Site Reliability Engineer (Openshift) - 6-Month Contract - Hybrid (London or Sheffield)
We are seeking a skilled OpenShift Site Reliability Engineer (SRE) to join our team on a 6-month contract. In this role, you will ensure the reliability, availability, and performance of our OpenShift-based virtual and container platforms, with a strong focus on automation. You will collaborate with cross-functional teams including Applications, Hardware, and Network, developing secure and scalable service architectures using cloud-native technologies.
Key Responsibilities
- Ensure reliability, availability, and performance of OpenShift-based virtual and container platforms.
- Collaborate with Applications, Hardware, and Network teams to deliver secure, resilient services.
- Develop automation to prevent outages using Shell Scripting, YAML, Ruby, Python, and Go.
- Establish and enforce SRE best practices through platform constraints and high-fidelity system modelling.
- Participate in an on-call rotation to support critical services.
What You Will Ideally Bring
- Hands-on experience with OpenShift virtualization and Kubernetes administration.
- Strong understanding of distributed systems and common failure domains.
- Experience managing production services on RedHat, Windows, and ESXi platforms.
- Strong knowledge of Linux systems and networking fundamentals.
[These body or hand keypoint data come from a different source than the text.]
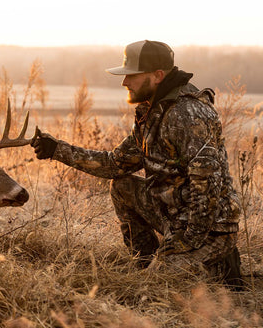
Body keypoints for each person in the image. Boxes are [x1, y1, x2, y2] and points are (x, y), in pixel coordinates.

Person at [31, 40, 243, 289]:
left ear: (158, 76)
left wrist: (188, 241)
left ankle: (219, 262)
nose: (124, 82)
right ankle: (145, 262)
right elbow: (114, 164)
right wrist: (57, 149)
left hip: (208, 228)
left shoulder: (188, 114)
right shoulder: (152, 112)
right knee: (122, 186)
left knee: (156, 285)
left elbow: (207, 186)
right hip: (174, 216)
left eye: (132, 75)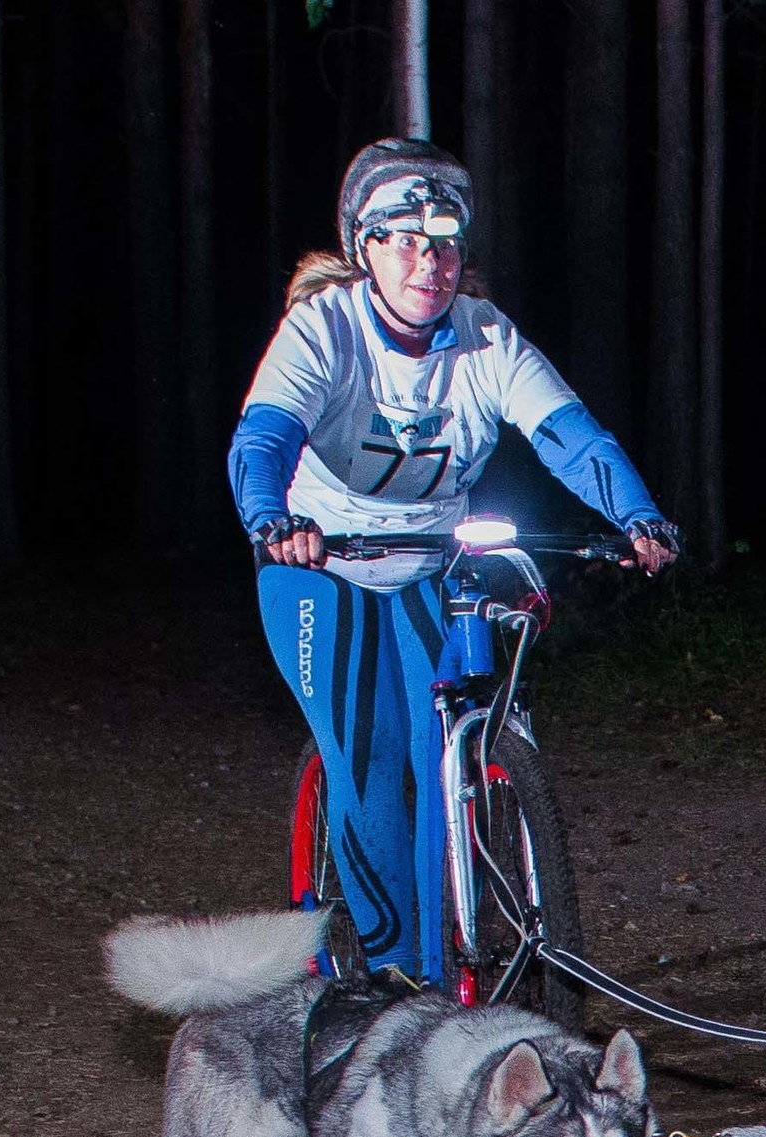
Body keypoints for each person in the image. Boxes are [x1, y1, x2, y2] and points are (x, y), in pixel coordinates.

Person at [228, 139, 678, 988]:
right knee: (369, 754)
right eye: (403, 239)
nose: (428, 262)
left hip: (431, 555)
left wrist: (637, 514)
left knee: (444, 751)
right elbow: (263, 438)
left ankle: (453, 960)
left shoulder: (485, 339)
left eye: (443, 242)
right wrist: (269, 516)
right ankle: (391, 982)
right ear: (364, 247)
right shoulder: (323, 330)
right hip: (319, 559)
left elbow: (570, 438)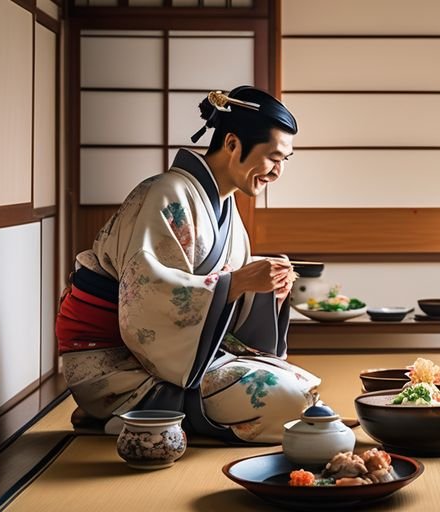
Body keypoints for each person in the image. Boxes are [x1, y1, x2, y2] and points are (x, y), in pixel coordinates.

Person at [56, 86, 320, 443]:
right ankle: (124, 408)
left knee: (304, 390)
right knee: (287, 402)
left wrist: (267, 290)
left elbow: (223, 287)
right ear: (232, 144)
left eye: (284, 161)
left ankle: (145, 415)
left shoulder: (225, 207)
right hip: (120, 363)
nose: (276, 172)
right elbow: (148, 296)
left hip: (178, 357)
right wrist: (239, 282)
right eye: (273, 157)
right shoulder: (166, 195)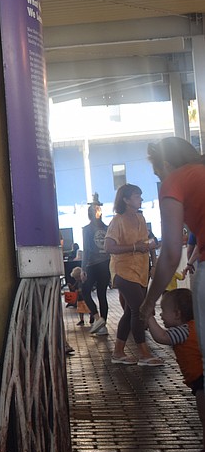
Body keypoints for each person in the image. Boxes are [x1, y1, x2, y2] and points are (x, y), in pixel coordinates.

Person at [141, 137, 205, 376]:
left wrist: (149, 303)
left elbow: (170, 253)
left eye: (158, 175)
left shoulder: (175, 181)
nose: (161, 181)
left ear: (166, 165)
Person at [143, 288, 205, 452]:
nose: (161, 314)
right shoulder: (195, 326)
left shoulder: (183, 330)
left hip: (201, 382)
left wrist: (148, 317)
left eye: (163, 311)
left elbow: (161, 337)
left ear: (177, 314)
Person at [105, 183, 162, 365]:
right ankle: (144, 354)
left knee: (130, 312)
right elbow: (108, 247)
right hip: (123, 271)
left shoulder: (141, 218)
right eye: (137, 196)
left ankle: (118, 352)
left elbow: (147, 241)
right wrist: (136, 247)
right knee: (139, 310)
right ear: (126, 199)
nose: (141, 199)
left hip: (141, 271)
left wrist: (153, 258)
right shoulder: (117, 221)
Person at [80, 195, 111, 335]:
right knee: (102, 294)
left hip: (92, 264)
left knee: (85, 291)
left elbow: (86, 249)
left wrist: (83, 268)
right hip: (106, 264)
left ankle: (98, 319)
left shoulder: (86, 229)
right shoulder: (107, 227)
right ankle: (102, 323)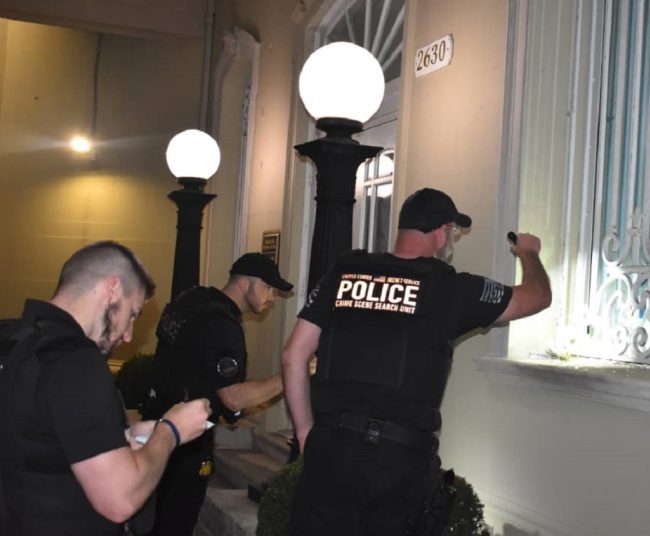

- Experience with monitoring, logging, alerting, and observability tools (eg, OpenTelemetry, Prometheus, Grafana, Splunk).
- Proficiency in Python, Shell, Go, Terraform, and similar Scripting languages.
- Familiarity with CI/CD tools such as Jenkins or GitLab CI.
- Understanding of containerization (Docker) and microservices architecture.
Contract Details
- Duration: 6 months (with potential extension)
- Day Rate: Up to £500 per day (Inside IR35)
- Location: London/Sheffield - Hybrid Based
- Start Date: ASAP